# The data:
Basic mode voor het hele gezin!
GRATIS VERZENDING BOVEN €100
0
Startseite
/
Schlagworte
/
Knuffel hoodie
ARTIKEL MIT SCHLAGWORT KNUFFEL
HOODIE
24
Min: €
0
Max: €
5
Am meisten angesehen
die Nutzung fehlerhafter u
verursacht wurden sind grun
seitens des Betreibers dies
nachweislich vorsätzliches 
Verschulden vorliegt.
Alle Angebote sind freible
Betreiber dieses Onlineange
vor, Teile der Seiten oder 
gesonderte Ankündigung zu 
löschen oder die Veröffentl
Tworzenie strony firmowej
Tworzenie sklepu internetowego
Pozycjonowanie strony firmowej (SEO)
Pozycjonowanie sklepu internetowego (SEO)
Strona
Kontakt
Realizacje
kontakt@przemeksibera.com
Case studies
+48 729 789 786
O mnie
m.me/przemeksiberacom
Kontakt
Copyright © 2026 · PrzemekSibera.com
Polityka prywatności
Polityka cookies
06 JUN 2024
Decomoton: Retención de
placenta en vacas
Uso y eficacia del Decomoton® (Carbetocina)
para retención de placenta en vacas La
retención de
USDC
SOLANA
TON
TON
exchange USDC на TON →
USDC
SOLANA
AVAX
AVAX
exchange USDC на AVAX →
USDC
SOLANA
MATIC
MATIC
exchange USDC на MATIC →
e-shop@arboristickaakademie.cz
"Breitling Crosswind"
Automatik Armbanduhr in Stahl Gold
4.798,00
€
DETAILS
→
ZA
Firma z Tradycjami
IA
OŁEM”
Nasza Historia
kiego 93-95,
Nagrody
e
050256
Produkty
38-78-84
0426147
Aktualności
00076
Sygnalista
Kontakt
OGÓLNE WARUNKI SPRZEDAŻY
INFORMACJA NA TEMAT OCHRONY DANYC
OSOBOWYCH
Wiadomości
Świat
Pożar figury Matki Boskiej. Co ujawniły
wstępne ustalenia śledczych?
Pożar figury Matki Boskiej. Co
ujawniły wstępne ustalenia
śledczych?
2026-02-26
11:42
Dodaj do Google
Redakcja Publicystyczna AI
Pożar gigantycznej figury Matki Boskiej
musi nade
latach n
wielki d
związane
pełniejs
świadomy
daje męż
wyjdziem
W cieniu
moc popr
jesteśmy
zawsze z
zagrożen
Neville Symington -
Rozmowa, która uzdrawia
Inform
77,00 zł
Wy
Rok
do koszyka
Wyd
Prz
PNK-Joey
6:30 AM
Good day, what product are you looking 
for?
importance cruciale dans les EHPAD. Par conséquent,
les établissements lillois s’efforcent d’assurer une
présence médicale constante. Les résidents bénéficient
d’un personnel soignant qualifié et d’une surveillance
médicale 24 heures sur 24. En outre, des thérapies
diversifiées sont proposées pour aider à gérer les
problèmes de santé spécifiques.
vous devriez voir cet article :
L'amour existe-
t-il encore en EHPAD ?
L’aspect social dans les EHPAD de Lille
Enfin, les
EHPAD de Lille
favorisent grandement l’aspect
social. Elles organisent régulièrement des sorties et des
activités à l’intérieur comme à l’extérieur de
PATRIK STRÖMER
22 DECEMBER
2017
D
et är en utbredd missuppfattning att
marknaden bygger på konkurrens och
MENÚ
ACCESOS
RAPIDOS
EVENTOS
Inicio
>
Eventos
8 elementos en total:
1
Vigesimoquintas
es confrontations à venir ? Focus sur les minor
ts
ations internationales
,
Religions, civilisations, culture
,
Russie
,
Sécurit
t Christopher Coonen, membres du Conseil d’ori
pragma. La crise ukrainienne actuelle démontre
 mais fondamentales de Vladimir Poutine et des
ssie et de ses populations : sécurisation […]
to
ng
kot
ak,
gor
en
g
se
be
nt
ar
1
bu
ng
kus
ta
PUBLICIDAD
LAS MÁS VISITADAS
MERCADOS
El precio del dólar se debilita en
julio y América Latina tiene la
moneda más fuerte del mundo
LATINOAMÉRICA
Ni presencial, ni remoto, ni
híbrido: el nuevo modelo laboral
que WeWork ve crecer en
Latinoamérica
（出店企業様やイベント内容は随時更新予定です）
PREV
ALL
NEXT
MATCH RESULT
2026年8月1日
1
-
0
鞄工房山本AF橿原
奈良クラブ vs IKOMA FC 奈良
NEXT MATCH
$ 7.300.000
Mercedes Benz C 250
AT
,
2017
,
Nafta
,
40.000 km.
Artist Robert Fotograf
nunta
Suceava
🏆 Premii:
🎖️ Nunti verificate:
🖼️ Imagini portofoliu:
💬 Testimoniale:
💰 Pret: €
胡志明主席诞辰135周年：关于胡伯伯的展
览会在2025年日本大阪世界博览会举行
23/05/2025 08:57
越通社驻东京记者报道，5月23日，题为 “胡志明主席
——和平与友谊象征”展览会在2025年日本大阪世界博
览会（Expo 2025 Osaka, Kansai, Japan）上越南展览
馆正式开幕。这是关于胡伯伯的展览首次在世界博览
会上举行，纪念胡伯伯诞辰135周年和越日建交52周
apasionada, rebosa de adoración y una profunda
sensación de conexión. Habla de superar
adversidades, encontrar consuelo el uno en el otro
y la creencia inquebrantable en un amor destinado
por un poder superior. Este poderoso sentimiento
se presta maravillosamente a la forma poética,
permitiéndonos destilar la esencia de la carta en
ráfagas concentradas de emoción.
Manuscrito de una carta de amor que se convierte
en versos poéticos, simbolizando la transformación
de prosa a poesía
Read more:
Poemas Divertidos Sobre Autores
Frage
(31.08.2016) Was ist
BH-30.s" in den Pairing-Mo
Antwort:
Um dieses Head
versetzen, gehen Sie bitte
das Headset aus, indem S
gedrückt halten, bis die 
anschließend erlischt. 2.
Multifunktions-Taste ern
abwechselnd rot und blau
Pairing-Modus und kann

# Exercise prompt:
Reproduce the data in full, exactly.

# Answer to the problem:
Basic mode voor het hele gezin!
GRATIS VERZENDING BOVEN €100
0
Startseite
/
Schlagworte
/
Knuffel hoodie
ARTIKEL MIT SCHLAGWORT KNUFFEL
HOODIE
24
Min: €
0
Max: €
5
Am meisten angesehen
die Nutzung fehlerhafter u
verursacht wurden sind grun
seitens des Betreibers dies
nachweislich vorsätzliches 
Verschulden vorliegt.
Alle Angebote sind freible
Betreiber dieses Onlineange
vor, Teile der Seiten oder 
gesonderte Ankündigung zu 
löschen oder die Veröffentl
Tworzenie strony firmowej
Tworzenie sklepu internetowego
Pozycjonowanie strony firmowej (SEO)
Pozycjonowanie sklepu internetowego (SEO)
Strona
Kontakt
Realizacje
kontakt@przemeksibera.com
Case studies
+48 729 789 786
O mnie
m.me/przemeksiberacom
Kontakt
Copyright © 2026 · PrzemekSibera.com
Polityka prywatności
Polityka cookies
06 JUN 2024
Decomoton: Retención de
placenta en vacas
Uso y eficacia del Decomoton® (Carbetocina)
para retención de placenta en vacas La
retención de
USDC
SOLANA
TON
TON
exchange USDC на TON →
USDC
SOLANA
AVAX
AVAX
exchange USDC на AVAX →
USDC
SOLANA
MATIC
MATIC
exchange USDC на MATIC →
e-shop@arboristickaakademie.cz
"Breitling Crosswind"
Automatik Armbanduhr in Stahl Gold
4.798,00
€
DETAILS
→
ZA
Firma z Tradycjami
IA
OŁEM”
Nasza Historia
kiego 93-95,
Nagrody
e
050256
Produkty
38-78-84
0426147
Aktualności
00076
Sygnalista
Kontakt
OGÓLNE WARUNKI SPRZEDAŻY
INFORMACJA NA TEMAT OCHRONY DANYC
OSOBOWYCH
Wiadomości
Świat
Pożar figury Matki Boskiej. Co ujawniły
wstępne ustalenia śledczych?
Pożar figury Matki Boskiej. Co
ujawniły wstępne ustalenia
śledczych?
2026-02-26
11:42
Dodaj do Google
Redakcja Publicystyczna AI
Pożar gigantycznej figury Matki Boskiej
musi nade
latach n
wielki d
związane
pełniejs
świadomy
daje męż
wyjdziem
W cieniu
moc popr
jesteśmy
zawsze z
zagrożen
Neville Symington -
Rozmowa, która uzdrawia
Inform
77,00 zł
Wy
Rok
do koszyka
Wyd
Prz
PNK-Joey
6:30 AM
Good day, what product are you looking 
for?
importance cruciale dans les EHPAD. Par conséquent,
les établissements lillois s’efforcent d’assurer une
présence médicale constante. Les résidents bénéficient
d’un personnel soignant qualifié et d’une surveillance
médicale 24 heures sur 24. En outre, des thérapies
diversifiées sont proposées pour aider à gérer les
problèmes de santé spécifiques.
vous devriez voir cet article :
L'amour existe-
t-il encore en EHPAD ?
L’aspect social dans les EHPAD de Lille
Enfin, les
EHPAD de Lille
favorisent grandement l’aspect
social. Elles organisent régulièrement des sorties et des
activités à l’intérieur comme à l’extérieur de
PATRIK STRÖMER
22 DECEMBER
2017
D
et är en utbredd missuppfattning att
marknaden bygger på konkurrens och
MENÚ
ACCESOS
RAPIDOS
EVENTOS
Inicio
>
Eventos
8 elementos en total:
1
Vigesimoquintas
es confrontations à venir ? Focus sur les minor
ts
ations internationales
,
Religions, civilisations, culture
,
Russie
,
Sécurit
t Christopher Coonen, membres du Conseil d’ori
pragma. La crise ukrainienne actuelle démontre
 mais fondamentales de Vladimir Poutine et des
ssie et de ses populations : sécurisation […]
to
ng
kot
ak,
gor
en
g
se
be
nt
ar
1
bu
ng
kus
ta
PUBLICIDAD
LAS MÁS VISITADAS
MERCADOS
El precio del dólar se debilita en
julio y América Latina tiene la
moneda más fuerte del mundo
LATINOAMÉRICA
Ni presencial, ni remoto, ni
híbrido: el nuevo modelo laboral
que WeWork ve crecer en
Latinoamérica
（出店企業様やイベント内容は随時更新予定です）
PREV
ALL
NEXT
MATCH RESULT
2026年8月1日
1
-
0
鞄工房山本AF橿原
奈良クラブ vs IKOMA FC 奈良
NEXT MATCH
$ 7.300.000
Mercedes Benz C 250
AT
,
2017
,
Nafta
,
40.000 km.
Artist Robert Fotograf
nunta
Suceava
🏆 Premii:
🎖️ Nunti verificate:
🖼️ Imagini portofoliu:
💬 Testimoniale:
💰 Pret: €
胡志明主席诞辰135周年：关于胡伯伯的展
览会在2025年日本大阪世界博览会举行
23/05/2025 08:57
越通社驻东京记者报道，5月23日，题为 “胡志明主席
——和平与友谊象征”展览会在2025年日本大阪世界博
览会（Expo 2025 Osaka, Kansai, Japan）上越南展览
馆正式开幕。这是关于胡伯伯的展览首次在世界博览
会上举行，纪念胡伯伯诞辰135周年和越日建交52周
apasionada, rebosa de adoración y una profunda
sensación de conexión. Habla de superar
adversidades, encontrar consuelo el uno en el otro
y la creencia inquebrantable en un amor destinado
por un poder superior. Este poderoso sentimiento
se presta maravillosamente a la forma poética,
permitiéndonos destilar la esencia de la carta en
ráfagas concentradas de emoción.
Manuscrito de una carta de amor que se convierte
en versos poéticos, simbolizando la transformación
de prosa a poesía
Read more:
Poemas Divertidos Sobre Autores
Frage
(31.08.2016) Was ist
BH-30.s" in den Pairing-Mo
Antwort:
Um dieses Head
versetzen, gehen Sie bitte
das Headset aus, indem S
gedrückt halten, bis die 
anschließend erlischt. 2.
Multifunktions-Taste ern
abwechselnd rot und blau
Pairing-Modus und kann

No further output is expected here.